Single Point of failure removal

121 Views Asked by At

I have a system similar to this: enter image description here

Here Driver Service is my single point of failure as it is handling the orchestration between different services. If any other service goes down, no one else will be affected, but if Driver Service goes down, whole orchestration flow will stop How can I remove this SPOF or what's the alternating design that I should consider regarding this?

4

There are 4 best solutions below

0
tax evader On

I think one of the common ways to remove the single point of failure is to multiple distributed nodes handing requests for Driver service.

The workload can be distributed between the nodes using a load balancer. In addition to distributing the workload, the load balancer can also perform a health check to make sure the nodes handling the requests are running as expected.

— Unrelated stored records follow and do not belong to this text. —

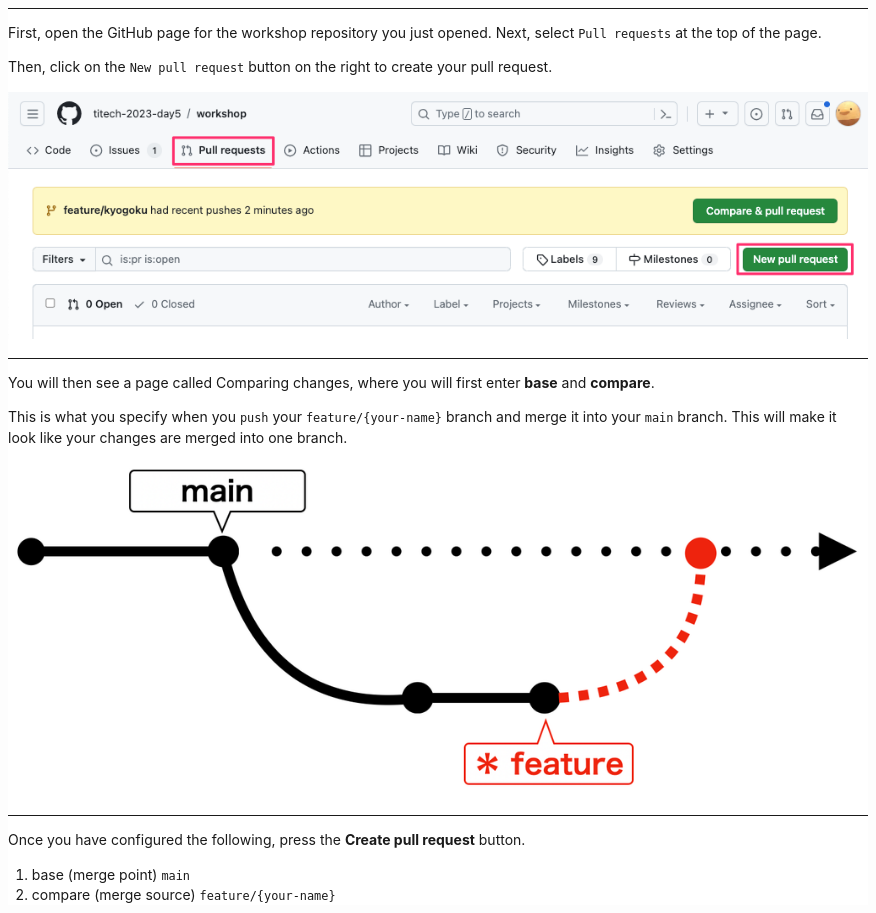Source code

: ----

First, open the GitHub page for the workshop repository you just opened.
Next, select `Pull requests` at the top of the page.

Then, click on the `New pull request` button on the right to create your pull request.

![w:950px](images/2023-11-23-22-01-58.png)

----

You will then see a page called Comparing changes, where you will first enter **base** and **compare**.

This is what you specify when you `push` your `feature/{your-name}` branch and merge it into your `main` branch.
This will make it look like your changes are merged into one branch.

![w:650px](images/2023-11-23-20-49-04.png)

----

Once you have configured the following, press the **Create pull request** button.

1. base (merge point)
  `main`
2. compare (merge source)
  `feature/{your-name}`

This of course would make the load balancer a single point of failure. You can avoid this by having multiple load balancers whose IPs are registered under the same domain name in the DNS, so that if the request to that domain can't reach one load balancer, it will send the request to another.

1
StepUp On

It looks like some your services know how to call each other. And it means that they are dependent. It leads to tight coupling between services. If you change driver service, then you need to edit shipment service. As a result you need to redeploy all other services that work with driver service.

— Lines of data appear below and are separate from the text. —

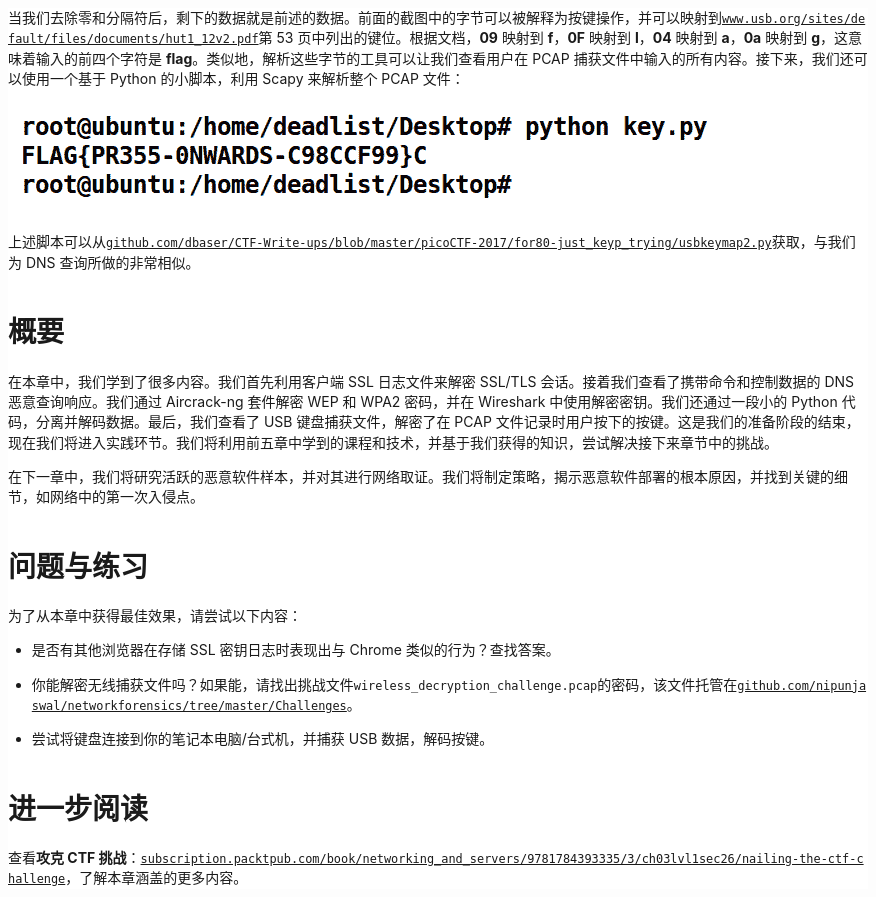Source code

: 当我们去除零和分隔符后，剩下的数据就是前述的数据。前面的截图中的字节可以被解释为按键操作，并可以映射到[`www.usb.org/sites/default/files/documents/hut1_12v2.pdf`](https://www.usb.org/sites/default/files/documents/hut1_12v2.pdf)第 53 页中列出的键位。根据文档，**09** 映射到 **f**，**0F** 映射到 **l**，**04** 映射到 **a**，**0a** 映射到 **g**，这意味着输入的前四个字符是 **flag**。类似地，解析这些字节的工具可以让我们查看用户在 PCAP 捕获文件中输入的所有内容。接下来，我们还可以使用一个基于 Python 的小脚本，利用 Scapy 来解析整个 PCAP 文件：

![](img/c98d4fe8-25a7-4255-9ec7-884d2f289701.png)

上述脚本可以从[`github.com/dbaser/CTF-Write-ups/blob/master/picoCTF-2017/for80-just_keyp_trying/usbkeymap2.py`](https://github.com/dbaser/CTF-Write-ups/blob/master/picoCTF-2017/for80-just_keyp_trying/usbkeymap2.py)获取，与我们为 DNS 查询所做的非常相似。

# 概要

在本章中，我们学到了很多内容。我们首先利用客户端 SSL 日志文件来解密 SSL/TLS 会话。接着我们查看了携带命令和控制数据的 DNS 恶意查询响应。我们通过 Aircrack-ng 套件解密 WEP 和 WPA2 密码，并在 Wireshark 中使用解密密钥。我们还通过一段小的 Python 代码，分离并解码数据。最后，我们查看了 USB 键盘捕获文件，解密了在 PCAP 文件记录时用户按下的按键。这是我们的准备阶段的结束，现在我们将进入实践环节。我们将利用前五章中学到的课程和技术，并基于我们获得的知识，尝试解决接下来章节中的挑战。

在下一章中，我们将研究活跃的恶意软件样本，并对其进行网络取证。我们将制定策略，揭示恶意软件部署的根本原因，并找到关键的细节，如网络中的第一次入侵点。

# 问题与练习

为了从本章中获得最佳效果，请尝试以下内容：

+   是否有其他浏览器在存储 SSL 密钥日志时表现出与 Chrome 类似的行为？查找答案。

+   你能解密无线捕获文件吗？如果能，请找出挑战文件`wireless_decryption_challenge.pcap`的密码，该文件托管在[`github.com/nipunjaswal/networkforensics/tree/master/Challenges`](https://github.com/nipunjaswal/networkforensics/tree/master/Challenges)。

+   尝试将键盘连接到你的笔记本电脑/台式机，并捕获 USB 数据，解码按键。

# 进一步阅读

查看**攻克 CTF 挑战**：[`subscription.packtpub.com/book/networking_and_servers/9781784393335/3/ch03lvl1sec26/nailing-the-ctf-challenge`](https://subscription.packtpub.com/book/networking_and_servers/9781784393335/3/ch03lvl1sec26/nailing-the-ctf-challenge)，了解本章涵盖的更多内容。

As an alternative, you can use message queues, communication buses. Yeah, you are right that they can become single point of failure. But in that case you can deploy multiple instances of message queue.

0
R.Abbasi On

In the design, the driver service looks like an orchestrator. Orchestrators have many advantages but they suffer from coupling and being the SOP. On the other hand, there is an alternative way to design your system. It's called choreography. In this approach, services communicate with each other via a message broker. They are decoupled but the design is much more complex. It would be harder to debug and trace bugs.

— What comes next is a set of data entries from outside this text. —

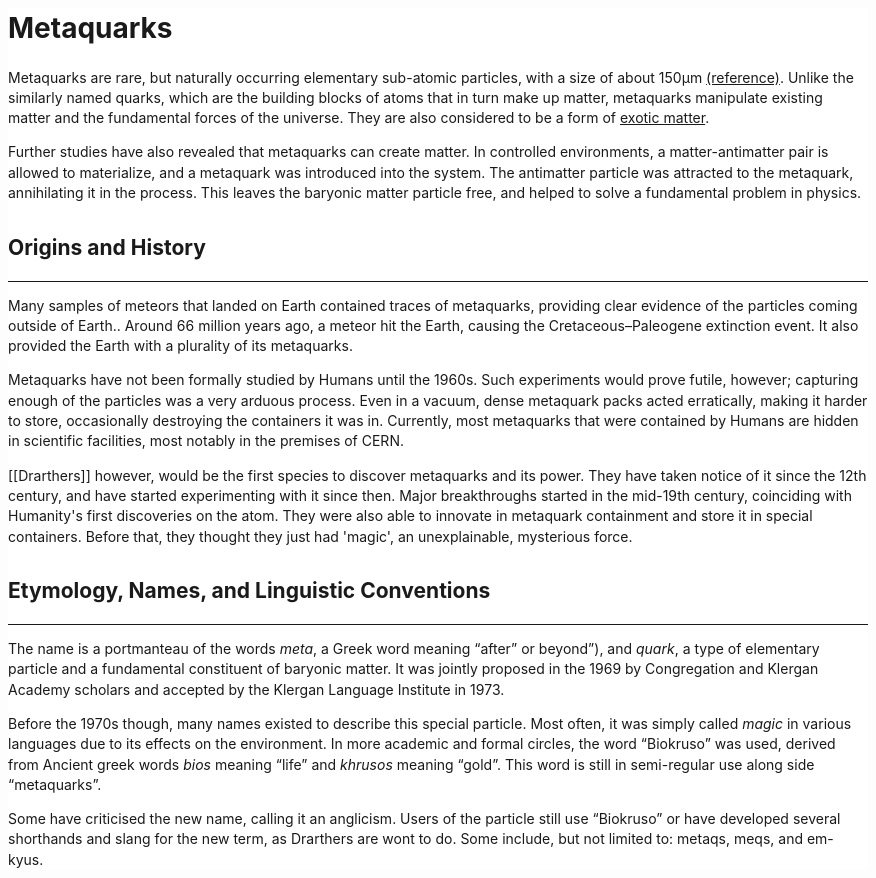 # Metaquarks

Metaquarks are rare, but naturally occurring elementary sub-atomic particles, with a size of about 150µm [(reference)](https://www.youtube.com/watch?v=htPXMQ5s-yo). Unlike the similarly named quarks, which are the building blocks of atoms that in turn make up matter, metaquarks manipulate existing matter and the fundamental forces of the universe. They are also considered to be a form of [exotic matter](https://en.wikipedia.org/wiki/Exotic_matter).

Further studies have also revealed that metaquarks can create matter. In controlled environments, a matter-antimatter pair is allowed to materialize, and a metaquark was introduced into the system. The antimatter particle was attracted to the metaquark, annihilating it in the process. This leaves the baryonic matter particle free, and helped to solve a fundamental problem in physics.

## Origins and History

---

Many samples of meteors that landed on Earth contained traces of metaquarks, providing clear evidence of the particles coming outside of Earth.. Around 66 million years ago, a meteor hit the Earth, causing the Cretaceous–Paleogene extinction event. It also provided the Earth with a plurality of its metaquarks.

Metaquarks have not been formally studied by Humans until the 1960s. Such experiments would prove futile, however; capturing enough of the particles was a very arduous process. Even in a vacuum, dense metaquark packs acted erratically, making it harder to store, occasionally destroying the containers it was in. Currently, most metaquarks that were contained by Humans are hidden in scientific facilities, most notably in the premises of CERN.

[[Drarthers]] however, would be the first species to discover metaquarks and its power. They have taken notice of it since the 12th century, and have started experimenting with it since then. Major breakthroughs started in the mid-19th century, coinciding with Humanity's first discoveries on the atom. They were also able to innovate in metaquark containment and store it in special containers. Before that, they thought they just had 'magic', an unexplainable, mysterious force.

  

## Etymology, Names, and Linguistic Conventions

---

The name is a portmanteau of the words _meta_, a Greek word meaning “after” or beyond”), and _quark_, a type of elementary particle and a fundamental constituent of baryonic matter. It was jointly proposed in the 1969 by Congregation and Klergan Academy scholars and accepted by the Klergan Language Institute in 1973.

Before the 1970s though, many names existed to describe this special particle. Most often, it was simply called _magic_ in various languages due to its effects on the environment. In more academic and formal circles, the word “Biokruso” was used, derived from Ancient greek words _bios_ meaning “life” and _khrusos_ meaning “gold”. This word is still in semi-regular use along side “metaquarks”.

Some have criticised the new name, calling it an anglicism. Users of the particle still use “Biokruso” or have developed several shorthands and slang for the new term, as Drarthers are wont to do. Some include, but not limited to: metaqs, meqs, and em-kyus.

Before choosing, think about the requirements and scale of your application. Orchestration might be a good solution if availability is not an important factor or if you can make the SOP high available (by scaling and other patterns).

0
Matt Timmermans On

The "Driver Service" is a single "thing' in your diagram, but that doesn't matter.

You should have multiple instances of that service deployed across different data centers (or regions or availability zones or whatever). As long as those multiple instances are independent, then there is no single thing that can take down the system by failing.

Since the service isn't really a single thing, it isn't a "single point of failure".

Note, however, that there is an important way in which all those service instances might not be "independent" -- they may all run exactly the same software. It's important to avoid this problem using canary deployments, incremental rollout, and rollback capability.